Provided data:
"""
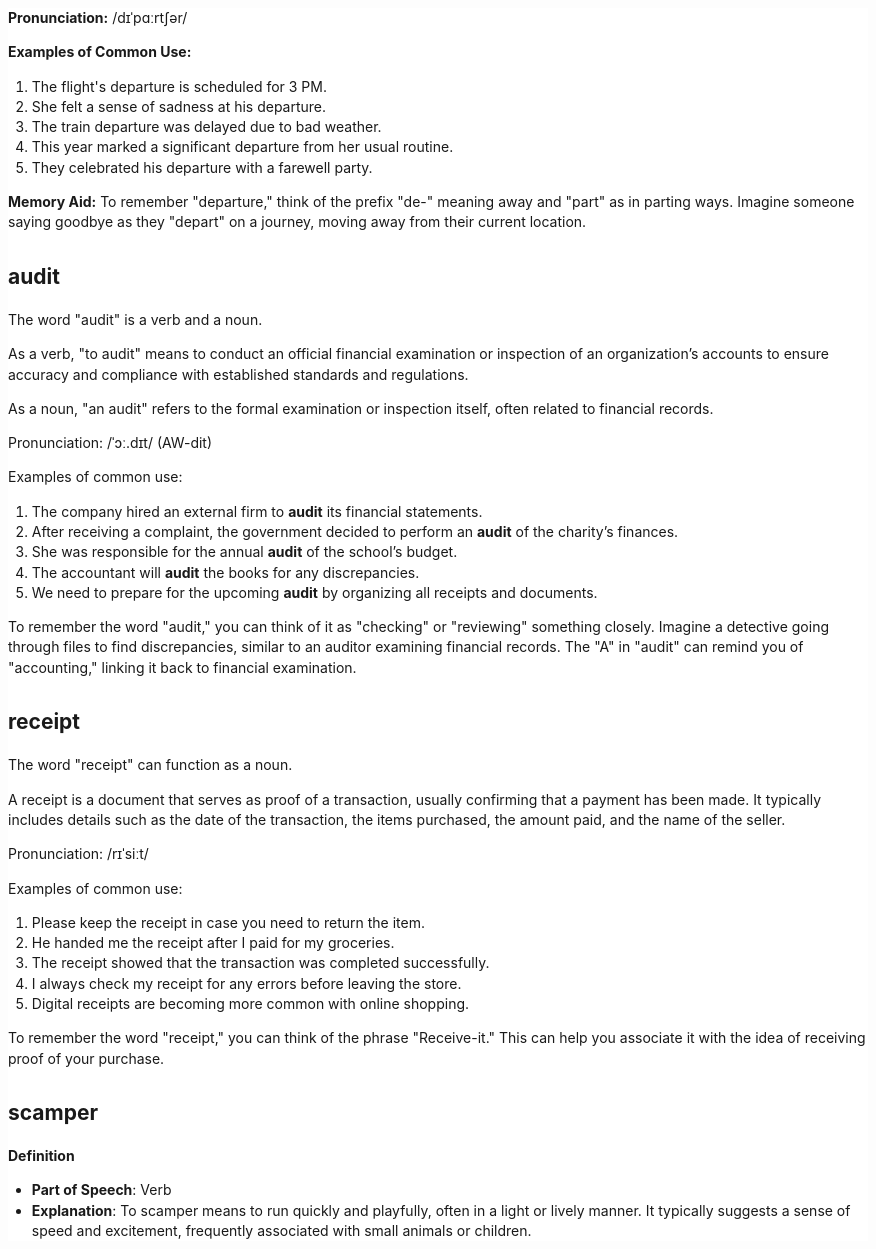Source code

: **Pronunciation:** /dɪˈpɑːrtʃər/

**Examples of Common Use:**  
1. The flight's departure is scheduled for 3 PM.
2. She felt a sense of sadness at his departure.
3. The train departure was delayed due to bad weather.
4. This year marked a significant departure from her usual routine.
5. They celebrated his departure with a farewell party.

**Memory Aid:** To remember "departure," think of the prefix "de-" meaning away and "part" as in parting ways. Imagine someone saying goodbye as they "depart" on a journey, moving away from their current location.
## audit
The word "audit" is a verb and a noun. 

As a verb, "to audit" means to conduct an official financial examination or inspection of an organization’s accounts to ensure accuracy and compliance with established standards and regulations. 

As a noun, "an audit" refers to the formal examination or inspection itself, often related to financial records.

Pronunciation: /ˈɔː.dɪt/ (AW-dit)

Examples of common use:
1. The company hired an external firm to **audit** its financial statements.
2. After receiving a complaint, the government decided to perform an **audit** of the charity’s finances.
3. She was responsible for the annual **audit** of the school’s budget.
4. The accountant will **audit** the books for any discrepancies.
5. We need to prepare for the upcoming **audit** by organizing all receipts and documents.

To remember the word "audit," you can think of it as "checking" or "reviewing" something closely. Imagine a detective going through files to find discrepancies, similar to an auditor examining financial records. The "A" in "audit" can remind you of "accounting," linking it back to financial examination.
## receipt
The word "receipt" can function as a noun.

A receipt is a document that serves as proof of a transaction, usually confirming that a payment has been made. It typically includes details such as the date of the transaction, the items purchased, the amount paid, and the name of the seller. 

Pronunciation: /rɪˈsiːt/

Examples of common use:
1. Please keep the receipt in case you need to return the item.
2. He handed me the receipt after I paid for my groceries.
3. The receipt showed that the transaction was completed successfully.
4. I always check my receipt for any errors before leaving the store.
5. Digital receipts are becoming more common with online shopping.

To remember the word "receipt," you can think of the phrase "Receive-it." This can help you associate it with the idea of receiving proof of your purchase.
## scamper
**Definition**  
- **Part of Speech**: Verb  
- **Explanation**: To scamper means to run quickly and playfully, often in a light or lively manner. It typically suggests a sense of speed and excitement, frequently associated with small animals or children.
"""
Goal of the exercise:
Copy out every line from the material above in which the word "that" appears.

Result:
A receipt is a document that serves as proof of a transaction, usually confirming that a payment has been made. It typically includes details such as the date of the transaction, the items purchased, the amount paid, and the name of the seller. 
3. The receipt showed that the transaction was completed successfully.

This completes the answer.